Why You Are A Conservative

Sunday, December 11, 2005

Is Wal-Mart Bad For America?

The widespread success of retail giant Wal-Mart has generated criticism of its business practices. In the past several years many around the country have begun to attack Wal-Mart as a greedy corporation that pays its employees minuscule wages and forces smaller competitors out of business. However, these criticisms are a product of the lack of understanding (or extreme dislike) of basic capitalist principles that have allowed the United States to become the greatest economic force on the planet. Wal-Mart's successful history as one of the biggest American corporations and its place as the most influential company in the U.S. retail sector has made it an easy target for those in America and around the world that loathe capitalism..
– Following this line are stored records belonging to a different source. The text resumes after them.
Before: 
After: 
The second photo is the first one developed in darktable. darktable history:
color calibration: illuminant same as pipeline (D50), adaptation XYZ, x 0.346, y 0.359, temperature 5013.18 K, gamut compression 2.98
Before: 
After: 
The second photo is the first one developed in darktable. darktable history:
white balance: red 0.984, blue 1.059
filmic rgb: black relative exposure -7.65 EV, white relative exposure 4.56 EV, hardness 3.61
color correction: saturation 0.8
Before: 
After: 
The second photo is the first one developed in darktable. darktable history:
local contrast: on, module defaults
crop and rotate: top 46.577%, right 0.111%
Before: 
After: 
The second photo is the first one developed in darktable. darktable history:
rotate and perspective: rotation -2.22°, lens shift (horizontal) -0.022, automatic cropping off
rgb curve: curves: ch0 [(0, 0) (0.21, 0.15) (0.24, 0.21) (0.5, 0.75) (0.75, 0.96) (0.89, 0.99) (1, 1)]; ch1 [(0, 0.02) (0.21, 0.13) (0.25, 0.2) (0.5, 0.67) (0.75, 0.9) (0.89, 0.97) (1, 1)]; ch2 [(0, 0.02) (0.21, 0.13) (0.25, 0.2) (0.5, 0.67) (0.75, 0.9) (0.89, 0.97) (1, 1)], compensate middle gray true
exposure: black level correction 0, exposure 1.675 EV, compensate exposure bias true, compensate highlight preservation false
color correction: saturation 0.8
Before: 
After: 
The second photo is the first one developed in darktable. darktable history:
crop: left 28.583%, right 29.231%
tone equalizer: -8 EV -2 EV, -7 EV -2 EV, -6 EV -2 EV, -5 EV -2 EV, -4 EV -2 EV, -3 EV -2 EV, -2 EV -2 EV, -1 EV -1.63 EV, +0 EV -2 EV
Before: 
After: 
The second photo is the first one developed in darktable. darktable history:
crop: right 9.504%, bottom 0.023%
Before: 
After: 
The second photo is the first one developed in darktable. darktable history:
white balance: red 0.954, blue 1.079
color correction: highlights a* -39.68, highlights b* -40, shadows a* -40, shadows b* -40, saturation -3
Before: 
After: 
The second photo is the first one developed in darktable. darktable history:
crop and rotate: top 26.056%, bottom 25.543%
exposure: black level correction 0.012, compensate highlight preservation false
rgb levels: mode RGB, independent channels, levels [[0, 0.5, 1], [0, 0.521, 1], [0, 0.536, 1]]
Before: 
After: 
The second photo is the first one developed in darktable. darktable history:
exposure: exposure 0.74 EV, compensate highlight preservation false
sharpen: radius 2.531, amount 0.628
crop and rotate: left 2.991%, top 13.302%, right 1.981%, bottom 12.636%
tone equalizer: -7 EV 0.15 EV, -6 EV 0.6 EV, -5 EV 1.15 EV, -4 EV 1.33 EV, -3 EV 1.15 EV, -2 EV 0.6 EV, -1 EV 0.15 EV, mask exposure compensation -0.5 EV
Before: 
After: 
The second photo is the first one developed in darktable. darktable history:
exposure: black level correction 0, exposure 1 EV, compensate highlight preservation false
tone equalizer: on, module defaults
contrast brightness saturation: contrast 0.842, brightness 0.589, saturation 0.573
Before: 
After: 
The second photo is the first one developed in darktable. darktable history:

The biggest criticism of Wal-Mart is that it pays its employees low wages. While on the surface this would seem to be true, the argument is shallow at best. For instance, a critical article of Wal-Mart had this to say: “The average pay of a sales clerk at Wal-Mart was $8.50 an hour or about $14,000 a year, $1,000 below the government's definition of the poverty level for a family of three.” Despite the fact that Wal-Mart often offers jobs in places where not enough are available, what is missing from this analysis is that sales clerks at Wal-Mart tend to be uneducated 20-somethings without a complete family who are often working part-time. Also unmentioned in this analysis is that $8.50 an hour is $3.35 an hour higher than the federal minimum wage of $5.15.

Wal-Mart’s wages and benefits are competitive in the retail industry. If they were not, the company would not be able to maintain a workforce of 1.2 million people, fill 100,000 new positions a year, or routinely attract thousands of applicants for hundreds of positions when new stores open. For instance, when Wal-Mart opened a store in Glendale, AZ., last year, it received 8,000 applications for 525 jobs. Obviously not everyone finds the opportunities at Wal-Mart unattractive.

Wal-Mart has also been labeled as a destroyer of small-town business. It is claimed that when Wal-Mart moves into small communities it wipes out the smaller mom-and-pop retailers that can no longer compete with Wal-Mart’s discounted prices and everyone ends up worse off for it. This kind of argument appeals to many people, but the "Wal-Mart destroys the community" argument is, again, superficial. Consumers faced with more choices and lower prices that they had not previously enjoyed, freely choose to patronize the new Wal-Mart. No one is forcing them to take their business elsewhere and those consumers save real money that they can use on other expenditures. While the owner of the smaller store has suffered a loss of income, everyone else has gained by saving money. Furthermore, if the employees of the smaller store go to work at Wal-Mart, more likely than not they will be offered better wages and benefits than they previously enjoyed working for the smaller retailer, who would not have been able to offer the raises or promotion opportunities available at Wal-Mart.

So what are the good things that Wal-Mart does for America? First off, Wal-Mart directly employs 1.2 million people and supports 3 million American supplier jobs by buying goods direct from manufacturing firms. In addition, Wal-Mart paid $5.5 billion in taxes to federal, state, and local governments in 2004 and is the largest corporate donor to charitable causes in the United States, giving away more than $170 million last year.

However, the biggest benefit that Wal-Mart brings to the American economy is low prices. With its innovative worldwide distribution system, Wal-Mart is able to buy vast quantities of goods from a multitude of suppliers for low prices and pass on those savings onto the American consumer. A 2005 Global Insight study found that the direct and indirect cumulative downward pressure on pricing exerted by Wal-Mart is now saving U.S. consumers $263 billion a year, or $2,329 per household. A UBS Walberg study found that a cart of groceries was 17 to 40 percent cheaper at Wal-Mart than it was elsewhere. Wal-Mart’s discounting on food alone saves American shoppers at least $50 billion dollars a year and the overwhelming beneficiaries of those savings are poor Americans. For comparison, the American Food Stamp Program cost $27.2 billion dollars in 2004. As a force for poverty relief, it is hard to argue Wal-Mart’s success in allowing millions of low income Americans to buy cheap food.

Is Wal-Mart bad for America? Hardly, but you wouldn’t know it from amount of noise emanating from the American left on the subject. Wal-Mart’s critics may be loud, but people tend to vote with their feet as evidenced by the fact that, worldwide, 100 million people a week shop at Wal-Mart. That is capitalism at work and Wal-Mart’s success is evidence of the phenomenal potential of free-market competition. Wal-Mart’s continued growth helps to ensure that capitalism will continue to reign and that is unacceptable to the liberal establishment here in America and around the world. So don’t feel guilty about shopping at Wal-Mart. In fact, be thankful that you live in a country whose economic system has produced such a dynamic company that, in turn, gives you the ability to save thousands of dollars on a multitude of necessity and luxury goods.